Sunday 12 December 2021

From Johnson to James – and Richard Cockle Lucas

 For reasons unknown, my recent post showing the statue of Dr Johnson under the Christmas lights in Lichfield's market place attracted more views than anything I have put up in a long time – is the good Doctor popular in Sweden perhaps, where an increasingly large number of my readers are to be found, according to Blogger stats (Norway, recently so dominant, seems to have lost interest)? 
  The statue gets a mention from an unimpressed Henry James in English Hours (1905). He describes it as 'a huge effigy of Dr Johnson, the genius loci, who was constructed, humanly, with very nearly as large an architecture as the great abbey [i.e. cathedral]'. James describes the statue as made of 'some inexpensive composite painted a shiny brown, and of no great merit of design'. This is a harsh judgment indeed, but if the statue was covered with shiny brown paint when James saw it, he would hardly have formed a good impression of it. The paint has long gone, revealing what certainly looks more like real stone than any cheap composite.

What you should do
Reproduce the stretch of the post on the Dr Johnson statue from "The statue gets" through "any cheap composite.".

Supplied data
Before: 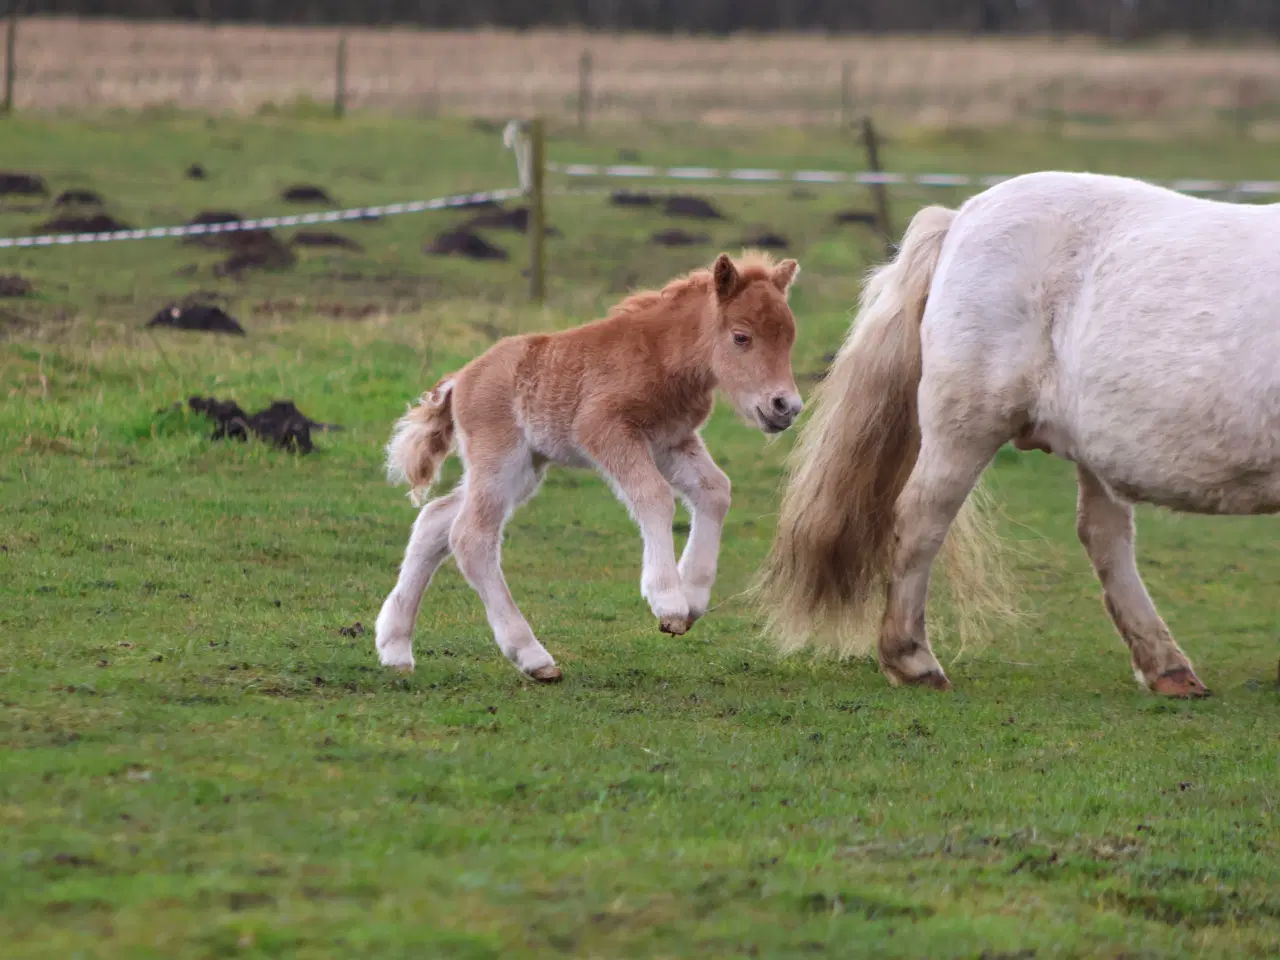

Task output
The statue gets a mention from an unimpressed Henry James in English Hours (1905). He describes it as 'a huge effigy of Dr Johnson, the genius loci, who was constructed, humanly, with very nearly as large an architecture as the great abbey [i.e. cathedral]'. James describes the statue as made of 'some inexpensive composite painted a shiny brown, and of no great merit of design'. This is a harsh judgment indeed, but if the statue was covered with shiny brown paint when James saw it, he would hardly have formed a good impression of it. The paint has long gone, revealing what certainly looks more like real stone than any cheap composite.